Health Plan May Expose Medical Records to Hackers, Experts Fear

Mar. 23: President Obama waves after signing the comprehensive health care reform legislation in the White House. (Reuters)

President Obama's goal of digitizing all medical records by 2014 could be realized by his new health care law, which requires research and reporting through electronic health care records.

But privacy advocates fear that the speed at which the government is moving to digitize records will increase the risk of medical identity theft, and they are concerned about what the government will do once it has access to Americans' medical history.

The new law sets up a research center to compare the effectiveness of medical treatments, something critics fear will enable bureaucrats to start issuing justifications for denying patients access to the latest medical technology.

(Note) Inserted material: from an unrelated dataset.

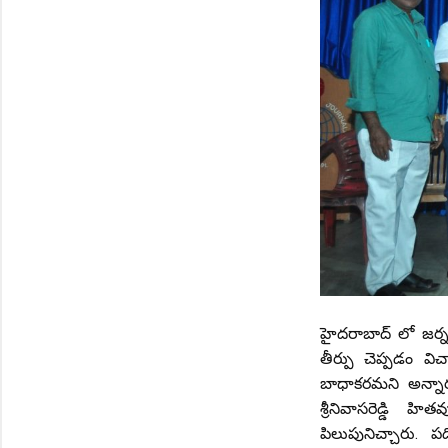
హైదరాబాద్ లో జర్నల
తీర్పు చెప్పడం వి
బాధాకరమని అన్నారు.
శ్రీనివాసరెడ్డి హ
పిలుపునిచ్చారు. ప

"Realistically, our nation is going to be facing tough challenges with Medicare, Social Security and this new system," said Sue Blevins, a former nurse and head of the Institute for Health Freedom. "I don't care who's in office, I think there will be more decisions made by government regarding health care, more control of scarce resources and who's going to win and lose."

Last year, Obama included $36 billion in the stimulus package to create electronic record systems, saying the technology will cut costs, eliminate paperwork and help doctors deliver high-quality, coordinated care to patients.

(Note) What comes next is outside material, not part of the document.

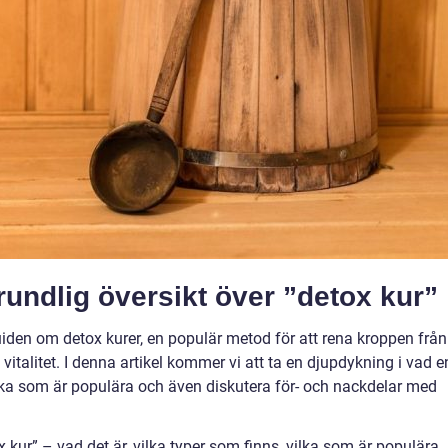
undlig översikt över ”detox kur”
den om detox kurer, en populär metod för att rena kroppen från
vitalitet. I denna artikel kommer vi att ta en djupdykning i vad e
vilka som är populära och även diskutera för- och nackdelar med
kur” – vad det är, vilka typer som finns, vilka som är populära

But critics say electronic medical records won't accomplish any of those goals if patients fear sharing information with health care providers because they fear it won't remain private.

"When patients realize they can't control who sees their electronic health records, they will be far less likely to tell their doctors about drinking problems, feelings of depression, sexual problems, or exposure to sexually transmitted diseases,"  Deborah C. Peel, the founder of Patient Privacy Rights, wrote in an opinion article published in the Wall Street Journal on Wednesday.

Critics say the technology also increases the risk of medical identity theft.

"Electronic record systems that don't put patients in control of data or have inadequate security create huge opportunities for the theft, misuse and sale of personal health information," Peel said

"The privacy of an electronic health record cannot be restored once the contents are sold or otherwise disclosed," she added. "Every person and family is only one expensive diagnosis, one prescription, or one lab test away from generations of discrimination."

Since January 2005, the U.S. has suffered more than 260 million data breaches, including those covering health-related records, according to Privacy Rights Clearinghouse.

According to Open Security Foundation, 12 percent of data breaches involve medical organizations.

The Health and Human Services Department has released privacy principles and a toolkit to protect patient data and improve consumer access to their information, including individual access and limitations on the collection, use and disclosure of the data.

But that doesn't go far enough for critics.

Peel said her organization is starting a "Do Not Disclose" petition to urge Congress to pass a law to build an online registry where individuals can express their preferences for sharing their health information or keeping it private.

Pam Dixon, executive director of the World Privacy Forum said the health care sector is moving toward digitization at the speed of an ox cart, digitizing 20 percent so far, a rate she believes is appropriate because of the complexity of the industry.

"The problem is the stimulus package basically put modern jet engines on that ox cart and tipped it over," she said, noting that the money has drawn scores of vendors who provide software and cables, among others, seeking a piece of the federal funding.

"It's an old fashioned, Wild West land grab," she said. "The problem with all of this is the money is preceding safeguards for patients."

Dixon said the industry needs to modernize eventually.

"You cannot have paper files in an electronic world," she said. "But you also cannot have the Wild Wild West with patient medical data. You need a balance."